The Chinese government has made strides with modern technology to assert control — facial-recognition systems, analysis of big data and mandatory mobile apps all play roles in keeping citizens in line and erasing individuality.
The advent of COVID-19 accelerated that trend. An official app assigns a color code to each citizen — red for supervised quarantine, yellow for self-quarantine and green for unrestricted movement. That enables the People’s Republic of China (PRC) to restrict the movement and financial activity of its citizens.
Tracking apps enter the West
Such tracking apps would never take hold in the West, right? Fifteen Western countries, including the U.S., are taking the first step. Where could it lead?

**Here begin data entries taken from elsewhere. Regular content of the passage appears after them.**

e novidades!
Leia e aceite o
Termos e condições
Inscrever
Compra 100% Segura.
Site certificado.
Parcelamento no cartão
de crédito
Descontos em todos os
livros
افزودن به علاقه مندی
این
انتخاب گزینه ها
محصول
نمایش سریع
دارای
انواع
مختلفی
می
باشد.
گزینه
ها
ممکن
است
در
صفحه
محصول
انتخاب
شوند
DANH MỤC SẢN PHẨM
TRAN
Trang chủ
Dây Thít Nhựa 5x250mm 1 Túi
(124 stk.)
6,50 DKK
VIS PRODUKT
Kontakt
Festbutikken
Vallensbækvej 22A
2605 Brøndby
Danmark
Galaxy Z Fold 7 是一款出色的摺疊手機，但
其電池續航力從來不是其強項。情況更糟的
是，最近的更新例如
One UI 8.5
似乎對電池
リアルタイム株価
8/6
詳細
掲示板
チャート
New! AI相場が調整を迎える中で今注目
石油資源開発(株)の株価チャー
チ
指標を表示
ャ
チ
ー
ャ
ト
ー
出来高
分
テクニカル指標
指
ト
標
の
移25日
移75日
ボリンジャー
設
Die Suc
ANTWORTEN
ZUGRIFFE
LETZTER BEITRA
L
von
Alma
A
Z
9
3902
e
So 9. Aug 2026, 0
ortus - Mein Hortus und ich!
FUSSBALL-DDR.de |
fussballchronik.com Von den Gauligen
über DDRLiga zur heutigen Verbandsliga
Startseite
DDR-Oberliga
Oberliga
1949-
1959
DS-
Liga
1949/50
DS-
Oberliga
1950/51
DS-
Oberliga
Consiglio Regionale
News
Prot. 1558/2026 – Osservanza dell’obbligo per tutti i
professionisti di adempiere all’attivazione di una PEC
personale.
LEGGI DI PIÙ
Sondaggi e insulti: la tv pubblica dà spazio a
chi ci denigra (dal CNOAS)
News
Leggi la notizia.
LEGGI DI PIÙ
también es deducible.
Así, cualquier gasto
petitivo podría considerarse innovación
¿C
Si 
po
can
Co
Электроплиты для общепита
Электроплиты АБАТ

COVI-PASS is a “health passport” developed by a British cyber security company.
Let me know if any of this seems familiar:
“The COVI-PASS … will work using a color system of green, amber, and red to indicate whether the individual has tested positive or negative for COVID-19 and relevant health information.”
The company says COVI-PASS offers “its own medical certificate” or “third-party medical certificates” issued by so-called authorized health entities.
The idea with these health passports is that the movement and access to services should, in the name of safety, be limited for those the app designates as positive. The app will be given authority to whitelist and blacklist individuals based on “its own medical certificate” data and “third-party medical certificates.”
It is likely that the app will inform bystanders if they’re in a vicinity of someone who is labeled “positive,” so they can avoid or report him or her to the authorities. Needless to say, this individual would be forbidden to leave their home until their status changed and be punished for breaking quarantine.
Medical treatment, other than the one prescribed by the app, could be denied as well (we can’t treat you until you’re “green”). All of this would be based on a promise that the certificate is valid and shows the true state of a person’s health.
The next step could be using the same system to track other personal data — a person’s criminal record and social-media profile. And then all the information could be integrated into one online database that contains the entire personal history of every citizen — in the name of safety, of course. Then let’s give the government the authority to do what it wants with that data.
We all know security a loosely defined term. While I’m all for staying healthy and safe, we humans are more than capable of protecting ourselves with the help of existing health-care systems and without the absolute rule of external mechanisms — especially those that could lead to a loss of personal freedom, as is already evident in China.
This crucial first step must be met with resolute resistance, lest it becomes a gateway to something that we, as a society, will no longer be able to defend ourselves from.
If that happens, COVID-19 will be the least of our concerns.
Jurica Dujmovic is a MarketWatch columnist.